Indeed, this sense of indecisiveness has been the reason for some of the behind-the-scenes pressure in Beijing for Wang Qishan, the vice-premier in charge of financial issues, to get the premiership in 2013, instead of Li. However, the campaign in favour of Wang seems to have lost support, especially after Li’s successful trip to Europe in January. (If the contest between the two were decided by nicknames alone, Li would lose out. In Henan province, he became known as “Three Fires Li” after the string of disasters, while Wang’s capacity for handling major problems, such as the 2003 Sars outbreak, has led insiders to call him “The Firefighter”.)

The same negative impressions inform the scepticism of many in the reform camp about whether Li and the other new leaders will seek to push bolder ideas about politics. “We are not expecting much from this next generation of leaders,” says Ai Weiwei, the artist and persistent government critic. “Maybe the generation after.
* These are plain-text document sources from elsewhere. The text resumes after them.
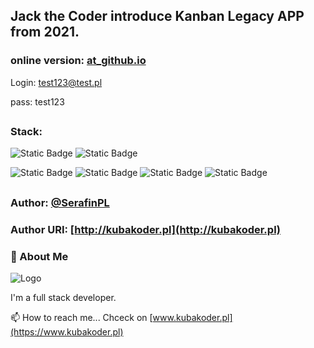 ## Jack the Coder introduce Kanban Legacy APP from 2021.

### online version: [at_github.io](https://serafinpl.github.io/react-kanban-hooks)

Login: test123@test.pl

pass: test123
##
### Stack: 

![Static Badge](https://img.shields.io/badge/linux-mint-xfce?style=plastic&logo=linuxmint)
![Static Badge](https://img.shields.io/badge/git_at_-github-ex?style=plastic&logo=git&logoColor=F05032&color=F05032)

![Static Badge](https://img.shields.io/badge/react-17.0.2-ex?style=plastic&logo=react&logoColor=61DAFB&color=%2361DAFB)
![Static Badge](https://img.shields.io/badge/axios-0.21.1-ex?style=plastic&logo=axios&logoColor=%235A29E4&color=%235A29E4)
![Static Badge](https://img.shields.io/badge/githubpages-3.1.0-ex?style=plastic&logo=githubpages&logoColor=%23222222&labelColor=fff&color=%23222222)
![Static Badge](https://img.shields.io/badge/firebase-8.7.0-ex?style=plastic&logo=firebase&logoColor=%23DD2C00&color=%23DD2C00)
##
### Author: [@SerafinPL](https://www.github.com/serafinpl)
### Author URI: [http://kubakoder.pl](http://kubakoder.pl)

### 🚀 About Me
![Logo](https://kubakoder.pl/_next/image?url=%2F_next%2Fstatic%2Fmedia%2Ffavicon.5d6e1adf.png&w=48&q=75)

I'm a full stack developer.

📫 How to reach me...
Chceck on [www.kubakoder.pl](https://www.kubakoder.pl)

##


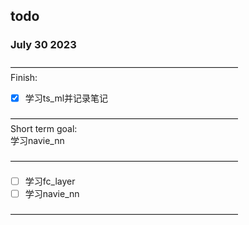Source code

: ## todo  
### July 30 2023  
——————————————————————————  
Finish:
- [x] 学习ts_ml并记录笔记

——————————————————————————  
 Short term goal:   
    学习navie_nn

——————————————————————————
- [ ] 学习fc_layer
- [ ] 学习navie_nn

——————————————————————————  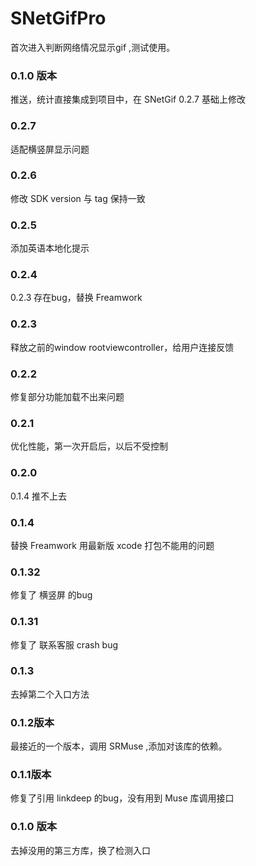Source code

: # SNetGifPro

首次进入判断网络情况显示gif ,测试使用。

### 0.1.0 版本

推送，统计直接集成到项目中，在 SNetGif 0.2.7 基础上修改



### 0.2.7

适配横竖屏显示问题

### 0.2.6 

修改 SDK version 与 tag 保持一致

### 0.2.5

添加英语本地化提示

### 0.2.4 

0.2.3 存在bug，替换 Freamwork

### 0.2.3

释放之前的window rootviewcontroller，给用户连接反馈

### 0.2.2

修复部分功能加载不出来问题

### 0.2.1

优化性能，第一次开启后，以后不受控制

### 0.2.0

0.1.4 推不上去

### 0.1.4

替换 Freamwork 用最新版 xcode 打包不能用的问题

### 0.1.32

修复了 横竖屏 的bug

### 0.1.31

修复了 联系客服 crash bug

### 0.1.3 

去掉第二个入口方法

### 0.1.2版本

最接近的一个版本，调用 SRMuse ,添加对该库的依赖。

### 0.1.1版本

修复了引用 linkdeep 的bug，没有用到 Muse 库调用接口

### 0.1.0 版本

去掉没用的第三方库，换了检测入口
After another decade, they will be more open in their ideas.”

Even if Xi and Li do have big plans of their own, they will be heavily constrained by the system they are taking over. The orderly leadership succession process that is bringing them to power is part of a drive initiated by Deng Xiaoping to create a more predictable political structure that could never again produce the quixotic, centralised control that Mao exercised. In its place is a collective leadership with the Politburo Standing Committee as the main focus. That means there is much less chance of China suddenly shifting direction, but it has also meant a system less able to take hard decisions, more cautious and interested in defending the status quo.

As it happens, when Hu Jintao and Wen Jiabao were assuming power nearly a decade ago, there was also widespread speculation that they were closet political reformers. Indeed, one of the clues insiders pointed to at the time was their own strong links to Hu Yaobang, who was a mentor to Hu Jintao (no relation), while Wen was one of his senior aides. Both men also visit Hu Yaobang’s widow every year over the New Year holiday.
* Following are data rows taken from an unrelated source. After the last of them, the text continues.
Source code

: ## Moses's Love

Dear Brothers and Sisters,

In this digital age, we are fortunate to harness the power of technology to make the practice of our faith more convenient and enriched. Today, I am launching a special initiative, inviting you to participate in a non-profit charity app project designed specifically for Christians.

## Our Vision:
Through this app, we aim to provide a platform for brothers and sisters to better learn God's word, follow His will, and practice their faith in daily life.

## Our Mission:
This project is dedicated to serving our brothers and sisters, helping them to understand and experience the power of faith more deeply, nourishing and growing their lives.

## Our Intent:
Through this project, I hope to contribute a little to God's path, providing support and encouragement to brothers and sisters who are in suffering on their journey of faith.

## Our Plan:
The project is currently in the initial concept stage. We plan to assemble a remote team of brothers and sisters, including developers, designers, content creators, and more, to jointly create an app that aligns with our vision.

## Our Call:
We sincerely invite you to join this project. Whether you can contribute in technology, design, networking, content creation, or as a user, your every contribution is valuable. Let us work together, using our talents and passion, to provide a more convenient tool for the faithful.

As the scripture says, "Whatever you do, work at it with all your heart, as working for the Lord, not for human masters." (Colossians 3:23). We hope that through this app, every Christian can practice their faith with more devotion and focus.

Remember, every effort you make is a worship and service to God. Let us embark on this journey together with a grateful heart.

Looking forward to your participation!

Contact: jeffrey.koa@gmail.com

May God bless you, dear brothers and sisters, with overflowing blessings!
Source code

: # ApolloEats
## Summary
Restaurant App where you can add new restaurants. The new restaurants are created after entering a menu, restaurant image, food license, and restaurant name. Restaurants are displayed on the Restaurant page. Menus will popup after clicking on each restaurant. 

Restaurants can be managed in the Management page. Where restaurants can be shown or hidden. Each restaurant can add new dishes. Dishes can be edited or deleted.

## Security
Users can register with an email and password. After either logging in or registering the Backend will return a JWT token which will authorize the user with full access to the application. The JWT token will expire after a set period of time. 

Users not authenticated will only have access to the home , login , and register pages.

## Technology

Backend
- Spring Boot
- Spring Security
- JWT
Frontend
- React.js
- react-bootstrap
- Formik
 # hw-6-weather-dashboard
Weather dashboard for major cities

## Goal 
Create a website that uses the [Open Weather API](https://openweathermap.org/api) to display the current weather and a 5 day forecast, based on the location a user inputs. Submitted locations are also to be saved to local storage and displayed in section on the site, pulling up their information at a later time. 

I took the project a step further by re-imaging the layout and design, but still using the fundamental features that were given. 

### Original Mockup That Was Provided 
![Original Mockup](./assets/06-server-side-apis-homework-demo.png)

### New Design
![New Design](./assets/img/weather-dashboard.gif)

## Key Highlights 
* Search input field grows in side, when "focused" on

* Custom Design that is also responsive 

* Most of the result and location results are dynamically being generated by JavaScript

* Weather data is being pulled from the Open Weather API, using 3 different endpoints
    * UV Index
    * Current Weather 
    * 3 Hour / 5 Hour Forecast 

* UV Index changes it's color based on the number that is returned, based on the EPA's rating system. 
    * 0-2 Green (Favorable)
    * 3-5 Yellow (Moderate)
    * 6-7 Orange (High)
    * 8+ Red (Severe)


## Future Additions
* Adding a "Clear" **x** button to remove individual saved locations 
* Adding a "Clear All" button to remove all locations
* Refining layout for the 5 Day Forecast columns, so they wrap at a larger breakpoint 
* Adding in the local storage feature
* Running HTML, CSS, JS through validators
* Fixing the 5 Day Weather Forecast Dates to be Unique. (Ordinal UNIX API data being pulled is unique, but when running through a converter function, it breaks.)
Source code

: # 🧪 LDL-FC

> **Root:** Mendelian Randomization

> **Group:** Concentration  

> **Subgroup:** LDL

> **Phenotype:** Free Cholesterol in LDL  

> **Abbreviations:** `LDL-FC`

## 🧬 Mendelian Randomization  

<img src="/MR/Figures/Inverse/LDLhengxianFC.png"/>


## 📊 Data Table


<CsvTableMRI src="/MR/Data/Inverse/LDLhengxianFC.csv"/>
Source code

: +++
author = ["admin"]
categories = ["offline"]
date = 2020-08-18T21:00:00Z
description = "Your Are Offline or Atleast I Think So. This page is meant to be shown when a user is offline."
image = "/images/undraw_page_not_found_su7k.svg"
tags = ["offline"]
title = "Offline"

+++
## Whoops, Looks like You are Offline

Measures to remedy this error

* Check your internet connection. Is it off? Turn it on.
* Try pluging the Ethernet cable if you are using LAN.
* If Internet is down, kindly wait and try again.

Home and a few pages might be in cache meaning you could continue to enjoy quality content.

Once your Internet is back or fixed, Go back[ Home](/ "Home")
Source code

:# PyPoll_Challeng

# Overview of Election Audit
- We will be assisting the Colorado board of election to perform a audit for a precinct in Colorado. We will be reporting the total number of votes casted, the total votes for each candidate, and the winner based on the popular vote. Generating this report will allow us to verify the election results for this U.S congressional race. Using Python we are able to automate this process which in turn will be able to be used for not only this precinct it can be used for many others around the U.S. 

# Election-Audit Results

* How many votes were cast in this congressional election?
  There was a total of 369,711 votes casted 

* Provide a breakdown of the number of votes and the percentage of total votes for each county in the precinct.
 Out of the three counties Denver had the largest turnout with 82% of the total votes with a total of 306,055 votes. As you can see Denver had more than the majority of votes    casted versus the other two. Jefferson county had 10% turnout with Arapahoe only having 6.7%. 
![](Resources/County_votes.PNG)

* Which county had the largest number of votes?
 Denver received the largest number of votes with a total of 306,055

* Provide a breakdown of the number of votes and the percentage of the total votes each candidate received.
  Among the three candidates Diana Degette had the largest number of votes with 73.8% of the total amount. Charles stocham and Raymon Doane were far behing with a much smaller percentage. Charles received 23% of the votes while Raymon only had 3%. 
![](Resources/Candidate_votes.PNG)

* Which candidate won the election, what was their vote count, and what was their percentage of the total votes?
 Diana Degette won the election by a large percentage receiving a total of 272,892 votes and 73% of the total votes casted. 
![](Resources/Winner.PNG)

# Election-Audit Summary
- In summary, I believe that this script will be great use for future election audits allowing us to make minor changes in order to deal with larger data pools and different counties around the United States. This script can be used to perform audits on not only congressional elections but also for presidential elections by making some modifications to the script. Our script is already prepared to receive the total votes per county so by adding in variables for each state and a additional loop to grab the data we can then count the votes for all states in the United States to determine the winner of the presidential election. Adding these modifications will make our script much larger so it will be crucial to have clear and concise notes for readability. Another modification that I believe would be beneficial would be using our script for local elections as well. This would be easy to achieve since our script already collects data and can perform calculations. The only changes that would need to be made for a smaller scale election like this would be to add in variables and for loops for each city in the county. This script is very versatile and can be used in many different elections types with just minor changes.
During the Hu-Wen years, there has been a series of attempts to kickstart a discussion about political reform that has gone nowhere. A 2005 white paper on the Chinese political system concluded that democracy is “the common desire of people all over the world”. Last year, Wen published an article in the People’s Daily extolling Hu Yaobang, which many observers took as a coded appeal for political reform. In the article, Wen recalled a trip he made with Hu in 1986 to a rural area of the poor south-west province of Guizhou. “Every time I think back on this, Comrade Yaobang’s sincere, magnanimous and amiable expression keeps appearing before my eyes. Cherished feelings stored in my heart for all these years swell up like a tide, and it takes a long time for me to calm down,” Wen wrote. He followed this up with a series of speeches and interviews about the importance of “universal values” and on the need for the political system to keep up with the changes in the economy. Yet the initiatives have had little impact. Indeed, some of Wen’s comments about political reform received only cursory coverage in the state media, which is controlled by another official on the Politburo Standing Committee.

Xi and Li will have to navigate the same thicket of vested interests. One western diplomat, who has observed Chinese leaders close-up since Deng Xiaoping in the 1980s, describes how each generation has been better prepared and educated when it took office, but less able to actually exercise real power. Short-term problems are approached with ever-greater professionalism, he argues, but the bigger questions are left for another day. “It is a dictatorship without a dictator,” he says.